Rhabdomyosarcomas are treated today just like they were 30 years ago, and we manage to cure around 70% of cases. But a large percentage of patients whose disease metastasises or who relapse die.

There have been several attempts by various research teams, but nothing has ever worked. Now, thanks to the work of our group, we know that the PRKG1 protein plays a key role in the development of this tumor because it blocks the muscle lineage differentiation process that the stem cell has to follow. PRKG1 is a kinase-type enzyme that can be inhibited with drugs, thereby reestablishing the differentiation process. Now that we know about the blocking mechanism, we want to develop a PRKG1-specific inhibitor and lay the groundwork for the first guided clinical trial on PRKG1 in rhabdomyosarcoma.

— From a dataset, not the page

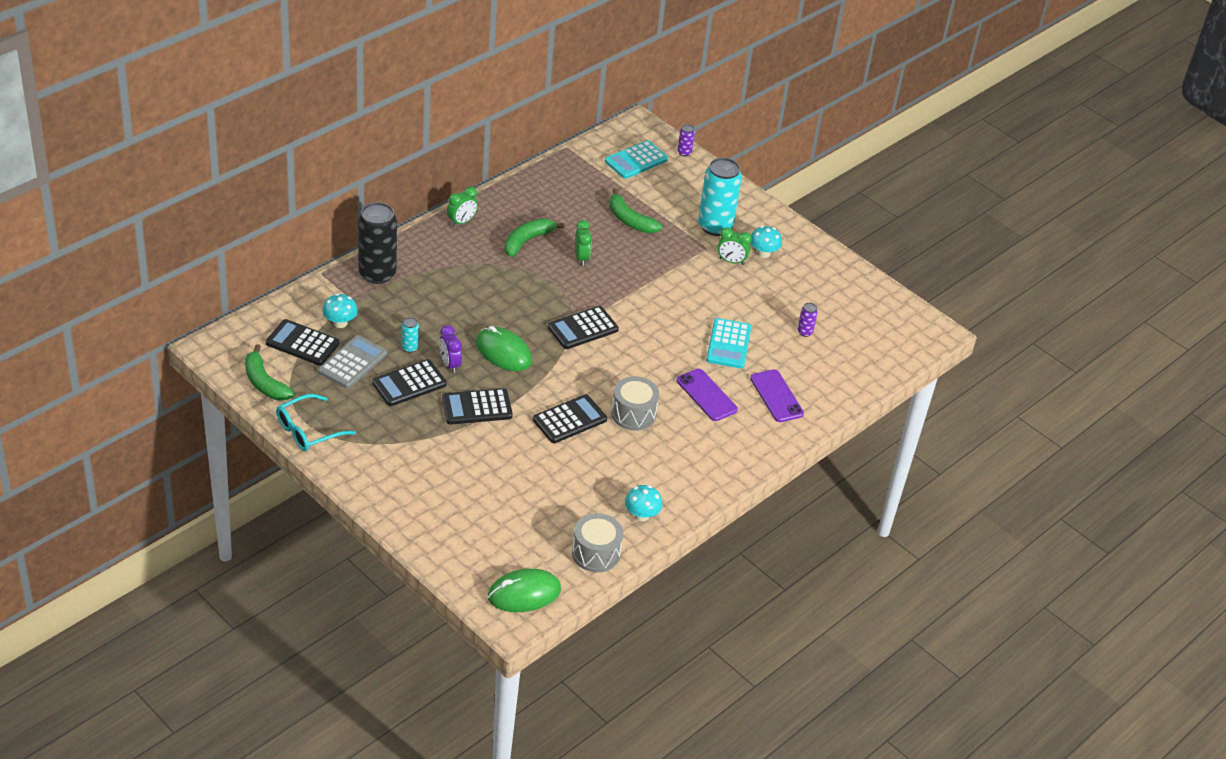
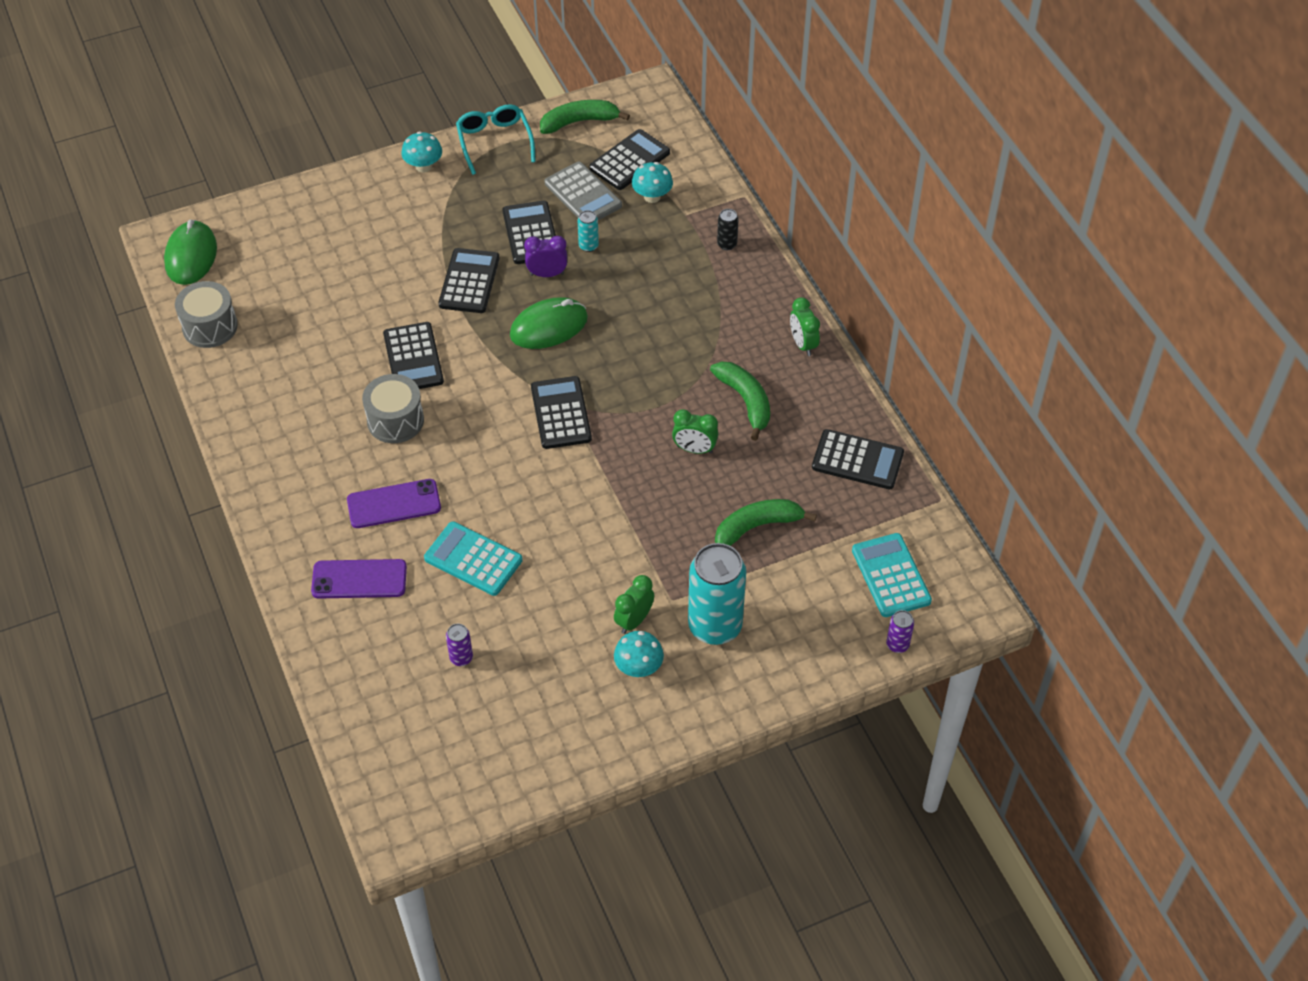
camera: 115 degrees right, 10 degrees up
(377, 274) = (727, 244): black can -> black can, size x0.43
(553, 184) = (857, 460): none -> black calculator
(641, 515) = (240, 381): turquoise mushroom -> turquoise mushroom (423, 166)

Families have played a key role in researching this tumor. It was only thanks to the donation from Cristina's family—a young patient who sadly died—that this research project was possible.

All of the discoveries we have made at the hospital, all of them, in one way or another, have been possible thanks to the support of families. When it comes to rhabdomyosarcoma, it is a real game changer. We started this line of research into this tumor thanks to the resolve of Cristina's family. We started from nothing and have learned so much about the biology behind these tumors. Finally, we have made this discovery thanks to the skill and talent of Estela Prada, first author of the study. And now we can continue to work on it thanks to the Fero grant. Nowadays we receive many prizes and recognition, but the families really were that initial push that got us to where we are today. It has been the case with rhabdomyosarcoma, but also with retinoblastoma, neuroblastoma, DIPG, Ewing sarcoma, and many others.

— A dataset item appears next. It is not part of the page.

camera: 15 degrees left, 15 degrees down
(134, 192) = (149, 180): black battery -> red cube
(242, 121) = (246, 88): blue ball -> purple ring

What does the future of pediatric cancer look like to you?

People are starting to talk more and more openly about prevention. Experts from around the world are starting to think of mass prevention measures for the whole population, with the possibility of neonatal screening, for example, to help prevent those infants born with a pretumoral clone from developing the tumor (leukemia, medulloblastoma, DIPG or Ewing sarcoma, etc.).

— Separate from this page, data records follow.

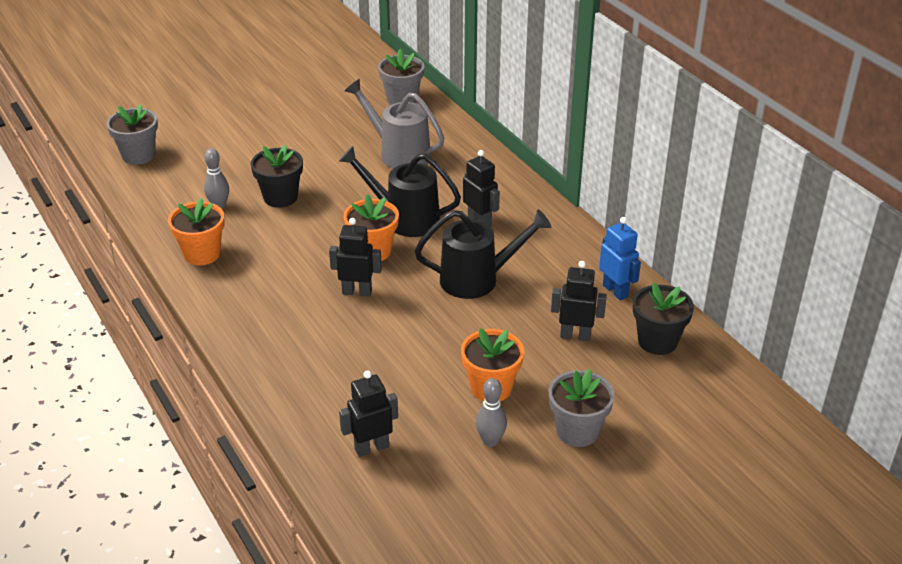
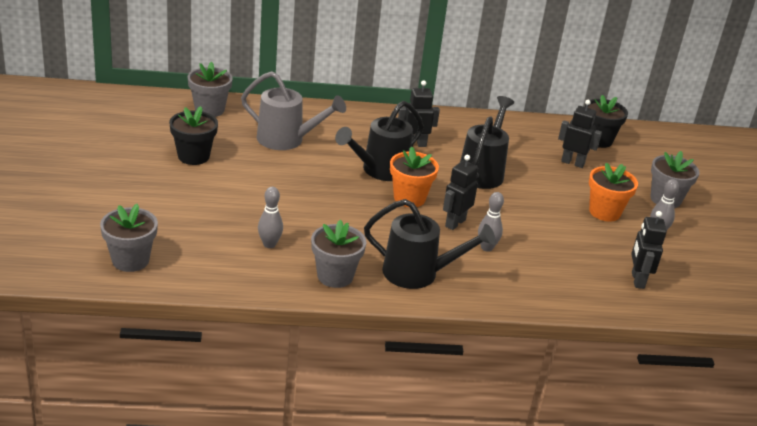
camera: 65 degrees left, 5 degrees down
(202, 254) = (335, 276): orange flower pot -> grey flower pot
(248, 297) = (419, 273): none -> black watering can
(280, 197) = (290, 211): black flower pot -> black flower pot (193, 156)
(332, 324) = (486, 248): none -> grey bowling pin
(398, 153) = (287, 140): grey watering can -> grey watering can turned 135 degrees counterclockwise
(575, 336) = (572, 163): black robot -> black robot turned 75 degrees clockwise
(615, 291) = (537, 131): blue robot -> none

In Texas, one researcher is starting a neonatal program that involves brain MRIs because the medulloblastoma—a malignant brain tumor most prevalent in pediatric groups—is caused by an abnormality that occurs in a very specific part of the brain that can be treated early on with targeted therapy or through surgery.

All of this represents a very substantial paradigm shift. We will see which cases it can be applied to and to which it cannot, because some cases may not be suitable. That said, the future is bright.